Aims/hypothesis: Oxidative damage is believed to play a key role in the process of pancreatic beta cell destruction leading to type 1 diabetes. The beta cells are sensitive to oxidative stress because their intracellular anti-oxidative defence mechanisms are weak. The defence mechanisms depend heavily on glutathione, the synthesis of which is dependent on the availability of cysteine. We investigated whether an increased amount of cysteine available could protect beta cells from oxidative damage.
Methods: Rat insulinoma cells (RINm5F) were exposed to 50 or 100 microM hydrogen peroxide in the presence of three different cysteine concentrations (0.1, 1 and 5mM). Cell viability was analyzed by vital staining and the cellular metabolic status by C,N-diphenyl-N'-4,5-dimethyl thiazol-2-yl tetrazolium bromide (MTT) analysis. Intracellular insulin, DNA and glutathione contents were measured. The mechanism of death was further clarified by gel electrophoretic DNA fragmentation analysis.

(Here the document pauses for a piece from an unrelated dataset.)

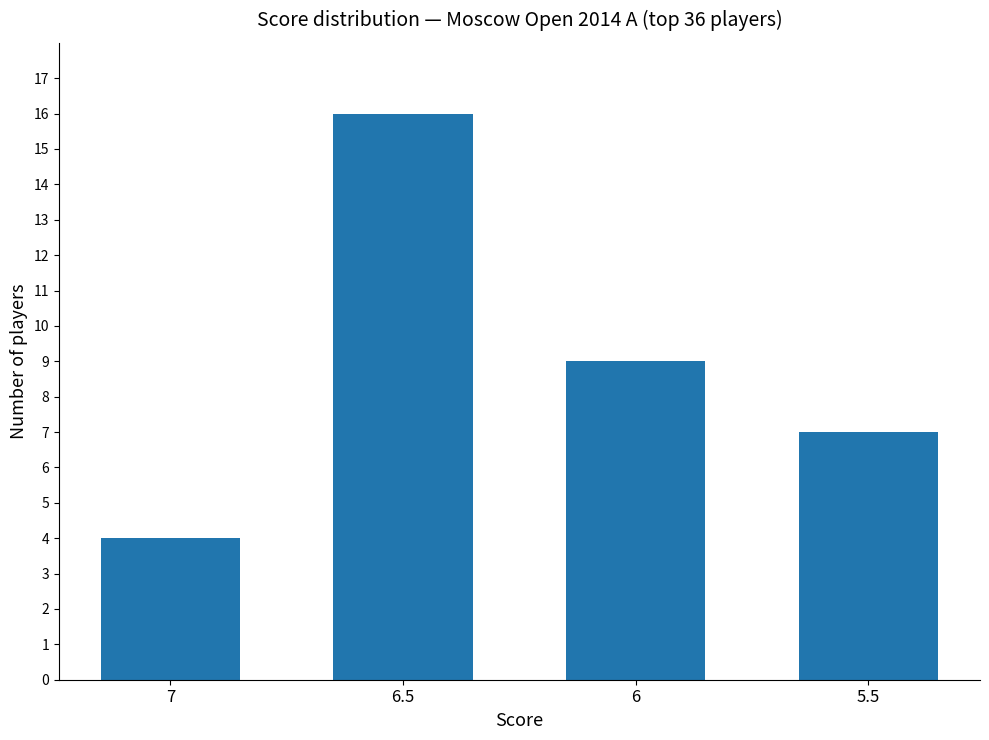

How many series are shown in this chart?

1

Results: Hydrogen peroxide decreased cell viability and induced functional impairment. Vital staining indicated that 1mM cysteine effectively protected the cells. The protective effect was confirmed by the MTT assay showing preserved metabolic integrity, and by measurements of intact intracellular insulin and DNA content. Cysteine increased intracellular glutathione. Gel electrophoretic analysis of DNA revealed hydrogen peroxide-induced apoptotic fragmentation. This was also abolished by 1mM cysteine. The therapeutic window of cysteine was narrow: 0.1mM cysteine provided inadequate protection, and 5mM cysteine was already toxic in this setting.
Conclusion: A proper dose of cysteine could provide a safe and effective means to protect beta cells from oxidative damage.